Given passage
"Don't Run Out Of Paper"
Sunday, July 28, 2019
Posted by: Brian O'Leary
In the mid-1980s, admittedly a while ago, my second job in publishing took me to Singapore. I moved there to oversee printing and distribution operations for a weekly magazine, with an office in the printing plant we were using.
I had only a year’s experience in publishing at the time. So, before I left, I asked one of my New York colleagues, someone whose career included time in a different printing plant, for advice. “Sure,” he said. “Don’t run out of paper.”
It proved to be good advice. At the time, Singapore was a long ways removed from the mills in Europe that made the paper for international versions of the magazine I worked for. Lead times were months, and there was a serious penalty for ordering too little or using too much paper.
I moved to Singapore when digital was starting to take hold. All of our editorial pages were created digitally, transmitted to nearly 20 printing locations each week, and converted to film only at the last moment. Barely a decade after I started, even film became optional.
Through all those changes, though, we still needed paper. The growth of customer-valued digital formats has changed some of the demand profile, but so far, only some of it. The digital landscape for magazines has changed more than it has for books, where more than 80% of the demand for trade titles remains in physical formats. And those books still need paper.
That’s not to dismiss the long-term trends. That long arc of formats does bend toward digital. Look at journals and weekly magazines to see how things might evolve. But we also have to produce books today, and those books are most typically still delivered as ink-on-paper physical products.
Capacity planning for printing and paper presents challenges across the supply chain. Over the past several years, a number of printers have been acquired or closed. During that time, overall capacity for producing book paper in North America has also dropped, a function of several macro trends, including growing demand for other types of paper, and shuttered machines.
Last fall, the book industry found itself struggling to secure enough printing and paper to deliver the books it had promised the trade. These shortages were chronicled in detail at the time, and we’ve continued to talk about the issues at BISG.
The opening “fireside chat” at our annual meeting in April addressed the many issues. In May, we worked with the Book Industry Guild of New York to bring together a group of industry representatives to talk about whether last year’s crunch could happen again (consensus pick: it could) and what we might do to address the issue.
In a couple of weeks, Janet McCarthy Grimm (Lindenmeyr Paper) will lead a BISG webinar on the current state of the market for book publishing paper. This is the third time Janet has provided us with an update of what’s happening in a dynamic, constrained, and global part of our business. The webinar takes place on August 10 from 1 p.m. to 2 p.m. ET. If you can’t make that window, signing up guarantees access to the recording.
No single conversation, meeting, or webinar solves a supply-chain challenge like access to paper. Each provides context that the industry can use as it plans both purchasing and production. Join us on August 10, and let us know what else we can be doing to help you not run out of paper.

[Saved entries]
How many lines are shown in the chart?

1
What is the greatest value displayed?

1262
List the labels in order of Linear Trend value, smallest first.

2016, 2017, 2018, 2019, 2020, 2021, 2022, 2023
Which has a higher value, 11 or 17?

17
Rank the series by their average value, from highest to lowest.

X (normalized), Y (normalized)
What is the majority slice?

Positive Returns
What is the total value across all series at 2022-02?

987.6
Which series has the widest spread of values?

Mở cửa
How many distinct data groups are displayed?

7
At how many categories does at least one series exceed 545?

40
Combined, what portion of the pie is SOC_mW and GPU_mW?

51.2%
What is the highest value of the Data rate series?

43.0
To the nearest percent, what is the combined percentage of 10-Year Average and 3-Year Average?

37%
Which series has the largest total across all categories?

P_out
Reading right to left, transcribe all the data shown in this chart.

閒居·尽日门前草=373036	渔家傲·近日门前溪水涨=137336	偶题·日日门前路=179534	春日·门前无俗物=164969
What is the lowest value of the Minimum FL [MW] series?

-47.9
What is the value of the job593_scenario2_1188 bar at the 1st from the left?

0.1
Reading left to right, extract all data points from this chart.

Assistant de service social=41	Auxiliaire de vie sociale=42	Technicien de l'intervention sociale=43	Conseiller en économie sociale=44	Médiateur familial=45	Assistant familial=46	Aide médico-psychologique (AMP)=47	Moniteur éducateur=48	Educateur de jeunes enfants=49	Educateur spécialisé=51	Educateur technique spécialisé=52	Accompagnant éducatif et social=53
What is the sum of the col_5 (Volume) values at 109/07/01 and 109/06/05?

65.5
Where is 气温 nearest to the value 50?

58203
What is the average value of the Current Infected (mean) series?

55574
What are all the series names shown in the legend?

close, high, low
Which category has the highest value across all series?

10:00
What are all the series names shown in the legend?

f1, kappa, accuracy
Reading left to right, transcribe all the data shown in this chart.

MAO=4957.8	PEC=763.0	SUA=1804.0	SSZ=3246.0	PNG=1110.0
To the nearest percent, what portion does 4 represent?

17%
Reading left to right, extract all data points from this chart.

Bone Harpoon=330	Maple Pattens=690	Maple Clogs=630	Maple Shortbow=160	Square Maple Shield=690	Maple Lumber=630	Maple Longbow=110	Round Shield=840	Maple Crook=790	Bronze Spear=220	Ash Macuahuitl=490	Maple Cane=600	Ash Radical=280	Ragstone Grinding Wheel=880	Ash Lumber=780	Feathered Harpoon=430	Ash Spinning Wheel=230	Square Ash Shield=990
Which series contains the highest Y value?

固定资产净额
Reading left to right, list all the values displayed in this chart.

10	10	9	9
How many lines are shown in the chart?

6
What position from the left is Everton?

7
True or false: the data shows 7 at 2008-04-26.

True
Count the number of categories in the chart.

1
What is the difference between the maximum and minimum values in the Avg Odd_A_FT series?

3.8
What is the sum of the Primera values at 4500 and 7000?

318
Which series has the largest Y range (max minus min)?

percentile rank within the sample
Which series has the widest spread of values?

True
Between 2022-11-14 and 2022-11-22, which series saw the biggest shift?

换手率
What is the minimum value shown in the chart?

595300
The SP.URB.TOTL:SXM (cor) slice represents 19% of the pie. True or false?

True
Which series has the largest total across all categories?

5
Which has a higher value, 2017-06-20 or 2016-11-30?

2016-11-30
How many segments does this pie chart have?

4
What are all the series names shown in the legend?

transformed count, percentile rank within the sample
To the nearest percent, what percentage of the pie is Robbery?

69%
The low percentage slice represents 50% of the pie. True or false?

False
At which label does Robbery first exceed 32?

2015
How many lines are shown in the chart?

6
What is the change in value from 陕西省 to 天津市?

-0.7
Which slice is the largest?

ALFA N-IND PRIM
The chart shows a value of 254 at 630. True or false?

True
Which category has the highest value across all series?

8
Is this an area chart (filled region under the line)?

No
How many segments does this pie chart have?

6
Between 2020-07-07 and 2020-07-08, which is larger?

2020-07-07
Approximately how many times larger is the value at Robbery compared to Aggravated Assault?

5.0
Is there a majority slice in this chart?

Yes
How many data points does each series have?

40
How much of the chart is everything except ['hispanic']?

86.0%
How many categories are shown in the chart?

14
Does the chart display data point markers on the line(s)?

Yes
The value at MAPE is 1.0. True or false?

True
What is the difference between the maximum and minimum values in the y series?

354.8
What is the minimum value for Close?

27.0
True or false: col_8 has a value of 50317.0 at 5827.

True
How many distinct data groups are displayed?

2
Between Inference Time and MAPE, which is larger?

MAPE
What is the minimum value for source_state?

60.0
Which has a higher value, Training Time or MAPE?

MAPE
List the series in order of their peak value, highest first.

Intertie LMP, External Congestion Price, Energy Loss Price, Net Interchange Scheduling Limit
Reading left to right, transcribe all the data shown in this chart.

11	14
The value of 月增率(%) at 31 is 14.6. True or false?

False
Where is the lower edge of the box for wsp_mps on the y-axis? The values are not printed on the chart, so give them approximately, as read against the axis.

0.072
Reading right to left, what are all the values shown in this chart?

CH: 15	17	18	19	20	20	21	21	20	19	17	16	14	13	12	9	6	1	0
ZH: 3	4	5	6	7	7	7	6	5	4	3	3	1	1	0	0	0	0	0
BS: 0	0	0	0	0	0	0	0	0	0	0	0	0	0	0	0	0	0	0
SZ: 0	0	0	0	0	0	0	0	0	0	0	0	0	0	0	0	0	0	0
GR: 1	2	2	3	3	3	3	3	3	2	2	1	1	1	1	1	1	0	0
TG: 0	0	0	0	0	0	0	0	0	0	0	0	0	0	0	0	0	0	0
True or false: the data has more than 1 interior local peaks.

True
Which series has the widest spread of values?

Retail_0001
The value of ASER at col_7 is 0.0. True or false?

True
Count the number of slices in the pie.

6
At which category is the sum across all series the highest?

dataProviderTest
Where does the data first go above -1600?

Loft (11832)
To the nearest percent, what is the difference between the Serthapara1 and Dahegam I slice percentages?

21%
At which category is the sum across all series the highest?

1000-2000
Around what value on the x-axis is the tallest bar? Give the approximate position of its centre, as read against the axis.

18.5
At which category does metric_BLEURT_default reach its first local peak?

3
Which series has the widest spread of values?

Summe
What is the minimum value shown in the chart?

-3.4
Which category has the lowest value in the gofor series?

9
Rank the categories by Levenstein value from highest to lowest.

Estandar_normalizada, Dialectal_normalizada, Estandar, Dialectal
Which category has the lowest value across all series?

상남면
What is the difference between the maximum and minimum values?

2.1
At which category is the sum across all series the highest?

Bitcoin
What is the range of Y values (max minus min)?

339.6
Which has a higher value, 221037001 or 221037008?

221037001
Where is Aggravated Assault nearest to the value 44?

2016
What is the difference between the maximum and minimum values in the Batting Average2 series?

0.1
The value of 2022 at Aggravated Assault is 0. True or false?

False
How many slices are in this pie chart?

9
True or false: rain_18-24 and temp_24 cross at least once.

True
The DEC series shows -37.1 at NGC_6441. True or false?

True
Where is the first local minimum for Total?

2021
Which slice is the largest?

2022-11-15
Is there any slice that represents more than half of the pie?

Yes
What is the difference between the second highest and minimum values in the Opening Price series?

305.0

Work instructions
a – Answer these questions about the blog post on running out of paper:
(i) Where did the author's second job in publishing take him?
(ii) What share of the demand for trade titles still comes in physical formats?
(iii) Who will lead the BISG webinar on the market for book publishing paper?
b – Write out the part of the blog post on running out of paper starting at "In a couple" and ending at "not run out of paper.".
You won't need the records for this.

Set of answers
a –
(i) Singapore.
(ii) More than 80%.
(iii) Janet McCarthy Grimm of Lindenmeyr Paper.

b –
In a couple of weeks, Janet McCarthy Grimm (Lindenmeyr Paper) will lead a BISG webinar on the current state of the market for book publishing paper. This is the third time Janet has provided us with an update of what’s happening in a dynamic, constrained, and global part of our business. The webinar takes place on August 10 from 1 p.m. to 2 p.m. ET. If you can’t make that window, signing up guarantees access to the recording.
No single conversation, meeting, or webinar solves a supply-chain challenge like access to paper. Each provides context that the industry can use as it plans both purchasing and production. Join us on August 10, and let us know what else we can be doing to help you not run out of paper.